§ Activity A
Give the records from their start through the line containing "काम गर्ने वाचा" as a numbered list, skipping any blank lines.

Hey Folks!  The last month's issue of Rock & Gem Magazine was all about agates and it's inspired me to cut some of my exotic agates and share some info about agate in general.   Agate is basically quartz that has formed in layers in some kind of hollow cavity.  That cavity could have resulted from a gas bubble in the earth, or a hollow space left by some other material that has eroded away, or between other layers of rock.  Agates will almost always have some kind of layering.  Quartz CRYSTALS can form in between or on top of layers of agate.  Banded agate can also be found mixed up with jasper.  Basically if quartz forms in larger crystals we call it some kind of quartz crystal, if it forms in banded layers then the quartz is agate, and if it forms in amorphous-mixed up deposits it ends up being a jasper.     The best way to visualize how they form is to think of superheated silica juice from the earth shooting up from below and filling up empty pockets in the earth, thus forming layer over layer as it solidifies.  Naturally, no two agates are ever alike!

When little tiny quartz crystal form on top of agate or inside of an agate nodule it's called "drusy" quartz.  Drusy basically means "little tiny crystals".  Not all drusy is quartz, but pretty much all drusy on agate IS quartz crystals.  Here are two exotic beads I just made out of a really rare, exotic Brazilian agate geode.   The top layer of drusy is a dark, mossy green, then there is a thick  layer of clear agate, and then there is a layer of botryoidal (bubbly surface) brick red colored agate underneath that.  These are the last pieces of this kind of material I have.  I found one geode with this color combination years ago and this is all I have left.  I've never seen colors and clarity like this in Brazilian agate and green drusy is rare!   

  This piece is snow white drusy, on TOP of larger sized quartz crystals, on top of translucent agate, also from a Brazilian agate nodule....

 the back of this bead shows natural troughs that lead up to and open into the bead hole, allowing for more creative beading!  It's unknown what caused the troughs, but agates form around all kind of things.  I think a little cascading cluster of pearls coming out the back would look stunning...

§ Exercise materials
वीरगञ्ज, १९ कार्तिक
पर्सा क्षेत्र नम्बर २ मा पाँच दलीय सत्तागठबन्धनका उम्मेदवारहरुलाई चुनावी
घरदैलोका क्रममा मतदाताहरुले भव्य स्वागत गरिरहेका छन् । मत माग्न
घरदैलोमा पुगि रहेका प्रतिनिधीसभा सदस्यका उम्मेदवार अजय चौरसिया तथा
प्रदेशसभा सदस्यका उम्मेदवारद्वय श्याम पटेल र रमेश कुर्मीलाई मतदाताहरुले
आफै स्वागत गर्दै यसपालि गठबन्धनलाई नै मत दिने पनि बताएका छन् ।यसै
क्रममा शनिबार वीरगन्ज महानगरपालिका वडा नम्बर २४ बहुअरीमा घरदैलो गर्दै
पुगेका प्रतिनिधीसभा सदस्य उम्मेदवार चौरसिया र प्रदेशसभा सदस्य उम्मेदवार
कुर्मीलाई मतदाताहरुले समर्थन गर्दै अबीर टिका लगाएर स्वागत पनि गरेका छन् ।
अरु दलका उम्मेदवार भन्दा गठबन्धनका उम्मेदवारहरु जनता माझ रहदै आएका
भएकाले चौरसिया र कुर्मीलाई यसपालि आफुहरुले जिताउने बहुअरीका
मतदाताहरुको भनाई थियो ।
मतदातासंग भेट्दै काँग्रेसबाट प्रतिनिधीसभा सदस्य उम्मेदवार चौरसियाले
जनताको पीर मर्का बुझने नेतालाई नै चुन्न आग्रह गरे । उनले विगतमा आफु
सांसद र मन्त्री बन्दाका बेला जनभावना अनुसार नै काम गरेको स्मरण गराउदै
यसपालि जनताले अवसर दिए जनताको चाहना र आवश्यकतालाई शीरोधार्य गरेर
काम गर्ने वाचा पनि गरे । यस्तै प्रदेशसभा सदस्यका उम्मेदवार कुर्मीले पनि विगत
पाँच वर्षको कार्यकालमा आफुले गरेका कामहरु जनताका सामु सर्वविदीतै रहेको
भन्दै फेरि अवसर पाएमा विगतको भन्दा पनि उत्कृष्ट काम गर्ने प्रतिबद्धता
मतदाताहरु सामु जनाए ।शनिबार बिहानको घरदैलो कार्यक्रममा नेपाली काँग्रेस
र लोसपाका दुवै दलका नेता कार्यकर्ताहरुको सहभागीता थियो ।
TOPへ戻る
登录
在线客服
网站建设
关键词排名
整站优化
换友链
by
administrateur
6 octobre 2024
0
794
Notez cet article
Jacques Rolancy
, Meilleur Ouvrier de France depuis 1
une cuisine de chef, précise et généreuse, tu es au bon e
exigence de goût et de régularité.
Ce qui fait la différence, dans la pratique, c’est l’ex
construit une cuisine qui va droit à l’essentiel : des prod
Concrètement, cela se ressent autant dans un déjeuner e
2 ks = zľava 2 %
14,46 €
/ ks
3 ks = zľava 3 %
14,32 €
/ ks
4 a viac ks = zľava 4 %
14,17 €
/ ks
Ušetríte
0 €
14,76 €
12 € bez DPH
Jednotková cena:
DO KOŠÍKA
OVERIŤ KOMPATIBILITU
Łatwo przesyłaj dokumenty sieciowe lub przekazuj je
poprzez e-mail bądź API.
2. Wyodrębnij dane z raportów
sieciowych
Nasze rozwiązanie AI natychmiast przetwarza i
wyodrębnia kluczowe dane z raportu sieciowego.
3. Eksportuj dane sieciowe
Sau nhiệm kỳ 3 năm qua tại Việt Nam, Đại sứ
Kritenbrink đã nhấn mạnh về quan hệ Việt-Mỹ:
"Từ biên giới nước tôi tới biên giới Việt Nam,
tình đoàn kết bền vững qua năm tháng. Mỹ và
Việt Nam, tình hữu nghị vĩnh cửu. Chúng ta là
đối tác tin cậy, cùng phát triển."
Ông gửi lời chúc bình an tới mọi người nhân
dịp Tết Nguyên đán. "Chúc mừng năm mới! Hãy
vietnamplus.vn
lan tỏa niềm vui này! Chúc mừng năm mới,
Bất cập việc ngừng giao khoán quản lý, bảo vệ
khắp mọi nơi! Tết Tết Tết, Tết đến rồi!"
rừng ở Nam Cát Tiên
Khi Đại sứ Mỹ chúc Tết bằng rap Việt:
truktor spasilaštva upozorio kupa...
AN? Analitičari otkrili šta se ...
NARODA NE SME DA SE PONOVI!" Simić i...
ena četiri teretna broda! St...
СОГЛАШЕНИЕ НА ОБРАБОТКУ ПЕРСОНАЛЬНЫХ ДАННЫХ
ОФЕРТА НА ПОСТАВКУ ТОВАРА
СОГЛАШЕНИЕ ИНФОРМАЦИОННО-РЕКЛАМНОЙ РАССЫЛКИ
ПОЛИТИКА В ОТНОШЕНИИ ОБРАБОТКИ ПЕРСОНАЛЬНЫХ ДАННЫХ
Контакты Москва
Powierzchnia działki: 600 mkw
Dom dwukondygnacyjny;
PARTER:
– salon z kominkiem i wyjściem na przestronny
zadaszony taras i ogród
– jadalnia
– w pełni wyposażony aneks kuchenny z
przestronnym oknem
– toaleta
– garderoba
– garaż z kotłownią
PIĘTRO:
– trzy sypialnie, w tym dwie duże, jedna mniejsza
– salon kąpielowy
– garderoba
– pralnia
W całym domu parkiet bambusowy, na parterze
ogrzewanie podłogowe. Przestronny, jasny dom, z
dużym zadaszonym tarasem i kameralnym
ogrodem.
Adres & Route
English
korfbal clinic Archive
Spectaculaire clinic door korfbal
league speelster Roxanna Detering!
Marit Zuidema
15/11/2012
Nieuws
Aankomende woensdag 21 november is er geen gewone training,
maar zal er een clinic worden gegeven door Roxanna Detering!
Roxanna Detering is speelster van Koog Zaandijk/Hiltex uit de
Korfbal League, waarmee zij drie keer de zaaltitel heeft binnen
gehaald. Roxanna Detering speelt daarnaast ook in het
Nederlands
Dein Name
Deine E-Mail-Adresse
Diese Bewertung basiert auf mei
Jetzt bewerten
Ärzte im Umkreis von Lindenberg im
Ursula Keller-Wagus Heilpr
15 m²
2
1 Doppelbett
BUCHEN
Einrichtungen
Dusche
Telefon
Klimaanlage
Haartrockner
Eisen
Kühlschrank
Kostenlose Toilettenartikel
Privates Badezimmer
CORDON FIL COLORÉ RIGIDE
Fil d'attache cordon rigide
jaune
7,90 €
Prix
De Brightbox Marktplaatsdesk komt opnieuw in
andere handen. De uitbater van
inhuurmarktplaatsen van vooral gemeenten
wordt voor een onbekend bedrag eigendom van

§ Activity B
Write what comes next in the agate text, picking up after its final sentence.

§ Final answer A
1. वीरगञ्ज, १९ कार्तिक
2. पर्सा क्षेत्र नम्बर २ मा पाँच दलीय सत्तागठबन्धनका उम्मेदवारहरुलाई चुनावी
3. घरदैलोका क्रममा मतदाताहरुले भव्य स्वागत गरिरहेका छन् । मत माग्न
4. घरदैलोमा पुगि रहेका प्रतिनिधीसभा सदस्यका उम्मेदवार अजय चौरसिया तथा
5. प्रदेशसभा सदस्यका उम्मेदवारद्वय श्याम पटेल र रमेश कुर्मीलाई मतदाताहरुले
6. आफै स्वागत गर्दै यसपालि गठबन्धनलाई नै मत दिने पनि बताएका छन् ।यसै
7. क्रममा शनिबार वीरगन्ज महानगरपालिका वडा नम्बर २४ बहुअरीमा घरदैलो गर्दै
8. पुगेका प्रतिनिधीसभा सदस्य उम्मेदवार चौरसिया र प्रदेशसभा सदस्य उम्मेदवार
9. कुर्मीलाई मतदाताहरुले समर्थन गर्दै अबीर टिका लगाएर स्वागत पनि गरेका छन् ।
10. अरु दलका उम्मेदवार भन्दा गठबन्धनका उम्मेदवारहरु जनता माझ रहदै आएका
11. भएकाले चौरसिया र कुर्मीलाई यसपालि आफुहरुले जिताउने बहुअरीका
12. मतदाताहरुको भनाई थियो ।
13. मतदातासंग भेट्दै काँग्रेसबाट प्रतिनिधीसभा सदस्य उम्मेदवार चौरसियाले
14. जनताको पीर मर्का बुझने नेतालाई नै चुन्न आग्रह गरे । उनले विगतमा आफु
15. सांसद र मन्त्री बन्दाका बेला जनभावना अनुसार नै काम गरेको स्मरण गराउदै
16. यसपालि जनताले अवसर दिए जनताको चाहना र आवश्यकतालाई शीरोधार्य गरेर
17. काम गर्ने वाचा पनि गरे । यस्तै प्रदेशसभा सदस्यका उम्मेदवार कुर्मीले पनि विगत

§ Final answer B
  This next piece is a white and caramel colored tube agate from Missouri.   The drusy qaurtz crystals have had an atomically thin layer of titanium applied on top of them (in a laboratory) to create the rainbow irridescence.  I used to get a lot of my material coated with titanium but haven't had any done in years.  It has to be sent out to be done in a laboratory in a plasma deposition chamber.   It's a neat effect!  The tube agate in this piece looks a bit like a "lingam" pointed down into a crevasse below it that is evocative of a "yoni", I'm just saying....

  I recently got just three pieces of this exotic agatized bamboo from Java.  When they found these PERFECT, naturally hollow, agate cylinders in Java, they were trying to figure out how the agate formed in perfectly cylindrical cavities.   They speculate that ancient bamboo stalks were buried and created cylindrical cavities that were then filled with silica and created these amazing carnelian cylinders!  I didn't even have to drill them since there was a thin hollow tube down the center already!   Natural botryoidal outsides....

 and I just polished the ends.   Even more amazing is the ONE piece I got that is TWO cylinders agatized TOGETHER!  I think these would make great centerpieces for a double strand of some earthy colored pearls...

 Banded agate from Botswana in southern Africa is famous for it's classic grey and white banding.  I like the angles that this one formed at and the sort of "yoni-lingam" imagery at the wide center of the fork.   Finally, here is some black and white banded agate where the black is caused by PSILOMELANE (sill-om-e-lane), which is heavy with manganese.   There are also dark black, branch like dendrites in the psilomelane.  The white agate probably intruded into and formed AFTER the psilomelane and chalcedony formed.   This material is from the N. Mexico - Mexico border area and is quite rare... and again we see small amounts of drusy quartz formed within the vug of the agate bands!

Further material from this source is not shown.